§ **WHAT THE TASK REQUIRES**
Lines in the entries below where the word "Bedminster" shows up should each be copied.

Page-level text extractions
BEGIN

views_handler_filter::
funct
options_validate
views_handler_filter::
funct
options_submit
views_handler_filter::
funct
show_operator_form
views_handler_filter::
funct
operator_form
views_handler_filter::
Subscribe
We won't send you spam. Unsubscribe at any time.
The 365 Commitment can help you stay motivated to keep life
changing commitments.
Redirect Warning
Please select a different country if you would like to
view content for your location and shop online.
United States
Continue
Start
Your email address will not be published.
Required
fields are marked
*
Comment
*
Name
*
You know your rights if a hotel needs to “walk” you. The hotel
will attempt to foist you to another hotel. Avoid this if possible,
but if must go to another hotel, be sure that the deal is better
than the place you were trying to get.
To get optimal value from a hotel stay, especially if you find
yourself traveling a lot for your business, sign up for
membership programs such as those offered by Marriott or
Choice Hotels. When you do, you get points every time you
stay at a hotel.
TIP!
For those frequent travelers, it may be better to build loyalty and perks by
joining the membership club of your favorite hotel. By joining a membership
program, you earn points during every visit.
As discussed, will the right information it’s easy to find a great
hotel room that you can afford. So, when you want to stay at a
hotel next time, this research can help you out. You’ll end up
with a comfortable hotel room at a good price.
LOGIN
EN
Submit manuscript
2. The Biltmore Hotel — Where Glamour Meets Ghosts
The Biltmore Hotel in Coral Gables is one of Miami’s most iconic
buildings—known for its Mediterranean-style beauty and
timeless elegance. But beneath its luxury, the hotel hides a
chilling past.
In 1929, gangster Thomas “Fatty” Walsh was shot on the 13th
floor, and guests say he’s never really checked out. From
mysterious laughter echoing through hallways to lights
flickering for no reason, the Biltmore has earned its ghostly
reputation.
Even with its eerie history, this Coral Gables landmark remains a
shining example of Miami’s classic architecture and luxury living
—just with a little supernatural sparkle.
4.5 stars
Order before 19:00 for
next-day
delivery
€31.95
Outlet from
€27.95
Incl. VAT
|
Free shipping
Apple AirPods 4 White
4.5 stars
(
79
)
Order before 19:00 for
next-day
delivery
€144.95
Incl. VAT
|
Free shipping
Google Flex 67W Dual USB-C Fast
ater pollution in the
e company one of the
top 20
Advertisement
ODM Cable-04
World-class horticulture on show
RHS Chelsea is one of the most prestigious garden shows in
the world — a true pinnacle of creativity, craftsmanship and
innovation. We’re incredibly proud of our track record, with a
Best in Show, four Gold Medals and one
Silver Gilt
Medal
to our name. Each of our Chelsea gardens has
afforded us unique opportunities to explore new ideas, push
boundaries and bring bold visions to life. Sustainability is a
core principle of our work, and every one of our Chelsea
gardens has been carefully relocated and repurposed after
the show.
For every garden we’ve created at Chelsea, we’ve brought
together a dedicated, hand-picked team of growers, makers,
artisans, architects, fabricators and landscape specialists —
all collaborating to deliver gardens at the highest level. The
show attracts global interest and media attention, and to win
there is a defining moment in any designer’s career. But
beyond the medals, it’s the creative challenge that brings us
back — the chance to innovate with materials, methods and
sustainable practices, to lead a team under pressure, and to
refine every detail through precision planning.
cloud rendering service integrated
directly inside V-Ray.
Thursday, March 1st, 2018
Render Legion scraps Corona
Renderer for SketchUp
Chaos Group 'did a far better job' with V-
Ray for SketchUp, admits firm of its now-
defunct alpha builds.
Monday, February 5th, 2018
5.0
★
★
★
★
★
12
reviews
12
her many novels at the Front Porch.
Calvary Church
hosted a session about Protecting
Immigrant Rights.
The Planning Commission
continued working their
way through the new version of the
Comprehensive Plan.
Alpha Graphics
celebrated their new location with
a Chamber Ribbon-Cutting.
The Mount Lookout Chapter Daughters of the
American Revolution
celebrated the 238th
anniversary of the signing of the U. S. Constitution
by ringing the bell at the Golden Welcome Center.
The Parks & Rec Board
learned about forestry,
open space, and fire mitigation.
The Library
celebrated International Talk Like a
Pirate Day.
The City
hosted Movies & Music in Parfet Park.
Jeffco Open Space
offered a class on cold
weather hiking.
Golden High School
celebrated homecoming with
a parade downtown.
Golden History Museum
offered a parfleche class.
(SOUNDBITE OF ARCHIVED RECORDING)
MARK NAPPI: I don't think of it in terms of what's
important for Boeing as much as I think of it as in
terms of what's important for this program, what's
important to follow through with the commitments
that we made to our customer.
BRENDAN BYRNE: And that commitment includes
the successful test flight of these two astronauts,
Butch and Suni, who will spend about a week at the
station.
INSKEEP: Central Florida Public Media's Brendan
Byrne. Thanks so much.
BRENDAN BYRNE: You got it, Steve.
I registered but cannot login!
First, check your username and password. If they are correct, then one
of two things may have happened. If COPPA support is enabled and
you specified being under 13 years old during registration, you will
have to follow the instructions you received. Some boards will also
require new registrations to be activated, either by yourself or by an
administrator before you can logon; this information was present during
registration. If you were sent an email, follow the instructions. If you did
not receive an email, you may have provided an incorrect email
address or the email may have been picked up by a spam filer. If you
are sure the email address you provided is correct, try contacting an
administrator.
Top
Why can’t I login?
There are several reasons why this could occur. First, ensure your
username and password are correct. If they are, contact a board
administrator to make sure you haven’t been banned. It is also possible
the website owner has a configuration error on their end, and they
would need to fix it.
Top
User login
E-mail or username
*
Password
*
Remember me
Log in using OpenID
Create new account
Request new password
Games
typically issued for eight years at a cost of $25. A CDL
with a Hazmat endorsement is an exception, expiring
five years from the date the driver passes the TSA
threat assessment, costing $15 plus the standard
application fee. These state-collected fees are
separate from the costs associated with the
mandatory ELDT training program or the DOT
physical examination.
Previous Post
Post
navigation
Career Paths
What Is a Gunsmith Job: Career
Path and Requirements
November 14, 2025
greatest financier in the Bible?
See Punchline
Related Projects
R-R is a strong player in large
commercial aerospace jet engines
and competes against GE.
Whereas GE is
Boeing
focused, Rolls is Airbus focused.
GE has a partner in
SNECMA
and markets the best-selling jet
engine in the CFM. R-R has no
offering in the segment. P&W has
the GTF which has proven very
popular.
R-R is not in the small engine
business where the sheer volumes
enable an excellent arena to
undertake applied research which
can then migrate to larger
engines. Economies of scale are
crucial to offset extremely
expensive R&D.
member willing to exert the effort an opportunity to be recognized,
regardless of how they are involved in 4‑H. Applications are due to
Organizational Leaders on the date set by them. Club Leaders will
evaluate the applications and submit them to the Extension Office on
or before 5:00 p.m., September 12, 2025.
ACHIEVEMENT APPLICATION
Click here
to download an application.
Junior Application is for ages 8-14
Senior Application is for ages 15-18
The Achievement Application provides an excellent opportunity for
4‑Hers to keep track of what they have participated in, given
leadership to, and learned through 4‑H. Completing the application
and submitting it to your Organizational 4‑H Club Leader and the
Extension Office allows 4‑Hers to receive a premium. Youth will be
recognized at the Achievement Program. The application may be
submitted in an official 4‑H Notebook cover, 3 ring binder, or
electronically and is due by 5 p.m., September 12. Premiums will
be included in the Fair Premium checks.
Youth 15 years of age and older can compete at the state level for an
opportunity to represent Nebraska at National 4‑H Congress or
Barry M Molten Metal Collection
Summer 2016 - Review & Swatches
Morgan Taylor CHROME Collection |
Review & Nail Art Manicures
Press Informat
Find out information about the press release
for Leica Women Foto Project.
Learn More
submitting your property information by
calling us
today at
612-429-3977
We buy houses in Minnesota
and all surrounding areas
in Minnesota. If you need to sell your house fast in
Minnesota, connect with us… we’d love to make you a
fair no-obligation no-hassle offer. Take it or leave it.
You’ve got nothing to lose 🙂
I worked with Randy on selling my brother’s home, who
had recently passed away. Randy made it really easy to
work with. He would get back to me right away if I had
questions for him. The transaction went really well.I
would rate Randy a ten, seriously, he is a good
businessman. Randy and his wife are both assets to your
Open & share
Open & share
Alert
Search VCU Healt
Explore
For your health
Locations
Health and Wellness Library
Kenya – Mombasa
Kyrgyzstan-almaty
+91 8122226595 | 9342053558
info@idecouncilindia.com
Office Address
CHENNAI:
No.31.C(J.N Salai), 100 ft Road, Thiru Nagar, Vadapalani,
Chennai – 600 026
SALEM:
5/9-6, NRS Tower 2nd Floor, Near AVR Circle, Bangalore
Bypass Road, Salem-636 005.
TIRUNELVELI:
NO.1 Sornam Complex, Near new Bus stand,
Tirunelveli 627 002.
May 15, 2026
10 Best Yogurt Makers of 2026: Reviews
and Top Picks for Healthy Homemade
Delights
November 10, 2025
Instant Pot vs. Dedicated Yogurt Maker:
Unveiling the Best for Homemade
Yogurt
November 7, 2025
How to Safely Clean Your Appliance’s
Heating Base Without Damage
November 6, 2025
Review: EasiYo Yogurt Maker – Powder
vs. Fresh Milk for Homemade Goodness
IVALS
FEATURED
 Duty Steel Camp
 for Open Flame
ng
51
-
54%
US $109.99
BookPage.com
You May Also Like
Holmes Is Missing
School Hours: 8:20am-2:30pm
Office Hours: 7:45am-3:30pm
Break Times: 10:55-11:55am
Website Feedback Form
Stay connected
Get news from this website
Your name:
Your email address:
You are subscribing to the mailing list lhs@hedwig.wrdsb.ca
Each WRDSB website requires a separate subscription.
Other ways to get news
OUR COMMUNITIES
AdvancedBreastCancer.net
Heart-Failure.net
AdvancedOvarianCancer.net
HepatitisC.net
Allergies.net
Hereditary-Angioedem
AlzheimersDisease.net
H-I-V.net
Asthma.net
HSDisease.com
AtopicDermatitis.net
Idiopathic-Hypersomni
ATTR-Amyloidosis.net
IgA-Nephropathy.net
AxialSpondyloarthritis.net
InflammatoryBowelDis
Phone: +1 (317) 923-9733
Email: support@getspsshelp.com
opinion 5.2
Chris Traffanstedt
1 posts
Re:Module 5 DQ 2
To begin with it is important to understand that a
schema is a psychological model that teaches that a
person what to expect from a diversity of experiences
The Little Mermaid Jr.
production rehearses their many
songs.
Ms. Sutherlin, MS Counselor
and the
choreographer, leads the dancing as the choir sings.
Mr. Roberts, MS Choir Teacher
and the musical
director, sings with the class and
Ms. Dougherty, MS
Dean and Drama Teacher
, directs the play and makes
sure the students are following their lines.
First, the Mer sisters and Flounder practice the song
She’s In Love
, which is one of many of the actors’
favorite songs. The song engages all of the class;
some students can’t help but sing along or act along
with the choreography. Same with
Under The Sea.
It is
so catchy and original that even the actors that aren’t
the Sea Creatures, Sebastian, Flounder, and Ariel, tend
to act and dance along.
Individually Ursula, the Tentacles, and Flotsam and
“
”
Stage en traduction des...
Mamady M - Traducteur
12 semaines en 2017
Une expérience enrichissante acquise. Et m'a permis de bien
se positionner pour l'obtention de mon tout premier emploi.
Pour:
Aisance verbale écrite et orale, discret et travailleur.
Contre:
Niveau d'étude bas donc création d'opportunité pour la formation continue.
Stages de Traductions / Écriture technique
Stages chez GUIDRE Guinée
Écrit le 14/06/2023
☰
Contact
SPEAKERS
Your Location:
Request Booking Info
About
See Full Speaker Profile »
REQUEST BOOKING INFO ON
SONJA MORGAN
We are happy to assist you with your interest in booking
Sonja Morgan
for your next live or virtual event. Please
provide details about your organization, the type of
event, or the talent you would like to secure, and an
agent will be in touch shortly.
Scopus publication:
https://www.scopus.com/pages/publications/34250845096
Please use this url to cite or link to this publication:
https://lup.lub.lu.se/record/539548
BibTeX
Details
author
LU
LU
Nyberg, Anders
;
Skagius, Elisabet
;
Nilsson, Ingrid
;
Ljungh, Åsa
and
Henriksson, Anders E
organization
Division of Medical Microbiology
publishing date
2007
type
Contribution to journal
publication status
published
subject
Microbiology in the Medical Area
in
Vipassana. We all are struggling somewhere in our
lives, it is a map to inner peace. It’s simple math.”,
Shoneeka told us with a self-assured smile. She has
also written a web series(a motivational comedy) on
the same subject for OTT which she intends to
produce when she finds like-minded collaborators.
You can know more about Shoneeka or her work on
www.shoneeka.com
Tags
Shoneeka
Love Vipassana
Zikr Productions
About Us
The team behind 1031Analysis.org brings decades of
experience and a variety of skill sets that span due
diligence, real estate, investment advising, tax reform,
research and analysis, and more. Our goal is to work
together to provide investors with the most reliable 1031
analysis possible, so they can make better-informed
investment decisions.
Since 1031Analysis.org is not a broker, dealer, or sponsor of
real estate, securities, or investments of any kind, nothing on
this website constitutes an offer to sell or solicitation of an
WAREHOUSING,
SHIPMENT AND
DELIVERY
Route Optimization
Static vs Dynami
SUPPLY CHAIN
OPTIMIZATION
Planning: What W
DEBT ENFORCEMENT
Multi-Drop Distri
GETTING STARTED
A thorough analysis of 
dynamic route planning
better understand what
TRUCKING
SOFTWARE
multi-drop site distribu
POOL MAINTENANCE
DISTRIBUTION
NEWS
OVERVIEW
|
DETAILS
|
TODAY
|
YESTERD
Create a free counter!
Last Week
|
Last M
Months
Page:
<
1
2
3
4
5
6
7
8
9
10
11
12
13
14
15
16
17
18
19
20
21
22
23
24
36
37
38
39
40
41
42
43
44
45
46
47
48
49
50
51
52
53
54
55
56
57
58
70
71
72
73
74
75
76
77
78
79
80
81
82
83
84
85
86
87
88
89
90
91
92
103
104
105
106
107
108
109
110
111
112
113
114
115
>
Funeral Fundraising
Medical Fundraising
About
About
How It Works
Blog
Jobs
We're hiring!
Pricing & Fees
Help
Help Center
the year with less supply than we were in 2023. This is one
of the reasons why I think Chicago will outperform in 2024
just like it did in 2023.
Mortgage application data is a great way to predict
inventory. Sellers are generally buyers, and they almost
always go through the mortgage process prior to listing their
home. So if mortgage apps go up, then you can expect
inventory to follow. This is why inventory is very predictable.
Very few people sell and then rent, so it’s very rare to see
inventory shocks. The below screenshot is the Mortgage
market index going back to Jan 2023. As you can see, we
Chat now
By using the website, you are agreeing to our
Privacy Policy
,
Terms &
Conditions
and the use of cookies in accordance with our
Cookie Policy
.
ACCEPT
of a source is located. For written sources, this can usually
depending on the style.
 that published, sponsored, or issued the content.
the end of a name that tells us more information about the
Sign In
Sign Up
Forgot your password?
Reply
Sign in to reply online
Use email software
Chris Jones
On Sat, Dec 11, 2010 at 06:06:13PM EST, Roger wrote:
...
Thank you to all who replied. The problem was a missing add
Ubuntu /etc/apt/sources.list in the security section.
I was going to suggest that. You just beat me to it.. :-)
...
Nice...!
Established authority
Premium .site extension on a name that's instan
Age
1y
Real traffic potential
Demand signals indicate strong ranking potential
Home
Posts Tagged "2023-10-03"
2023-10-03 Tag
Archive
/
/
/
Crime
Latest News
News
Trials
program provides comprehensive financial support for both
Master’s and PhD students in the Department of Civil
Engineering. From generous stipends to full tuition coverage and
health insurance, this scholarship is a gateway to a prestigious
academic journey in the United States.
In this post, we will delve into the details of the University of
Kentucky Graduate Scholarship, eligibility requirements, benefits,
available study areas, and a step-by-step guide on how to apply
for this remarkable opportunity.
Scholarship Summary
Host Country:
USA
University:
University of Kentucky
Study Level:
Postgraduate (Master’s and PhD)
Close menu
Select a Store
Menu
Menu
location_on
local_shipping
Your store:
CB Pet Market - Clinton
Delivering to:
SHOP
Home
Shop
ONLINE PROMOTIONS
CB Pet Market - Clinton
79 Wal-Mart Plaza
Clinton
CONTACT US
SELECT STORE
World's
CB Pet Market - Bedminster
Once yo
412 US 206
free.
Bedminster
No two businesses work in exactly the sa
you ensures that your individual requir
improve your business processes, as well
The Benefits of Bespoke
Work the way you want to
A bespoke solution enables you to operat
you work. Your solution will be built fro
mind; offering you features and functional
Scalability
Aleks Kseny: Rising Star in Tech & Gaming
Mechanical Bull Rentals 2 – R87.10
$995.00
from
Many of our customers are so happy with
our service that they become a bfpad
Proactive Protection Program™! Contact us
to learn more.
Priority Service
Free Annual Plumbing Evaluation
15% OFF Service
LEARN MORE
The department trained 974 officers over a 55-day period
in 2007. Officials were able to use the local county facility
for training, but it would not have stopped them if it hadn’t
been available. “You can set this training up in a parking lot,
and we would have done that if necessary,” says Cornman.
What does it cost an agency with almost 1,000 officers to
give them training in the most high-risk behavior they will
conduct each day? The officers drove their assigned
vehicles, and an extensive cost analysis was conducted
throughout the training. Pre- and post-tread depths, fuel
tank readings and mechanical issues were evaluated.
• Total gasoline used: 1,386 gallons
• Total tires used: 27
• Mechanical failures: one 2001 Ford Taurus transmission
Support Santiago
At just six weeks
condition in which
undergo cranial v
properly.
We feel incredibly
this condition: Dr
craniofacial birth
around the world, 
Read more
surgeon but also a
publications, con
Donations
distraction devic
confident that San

END

§ **TASK OUTPUT**
CB Pet Market - Bedminster
Bedminster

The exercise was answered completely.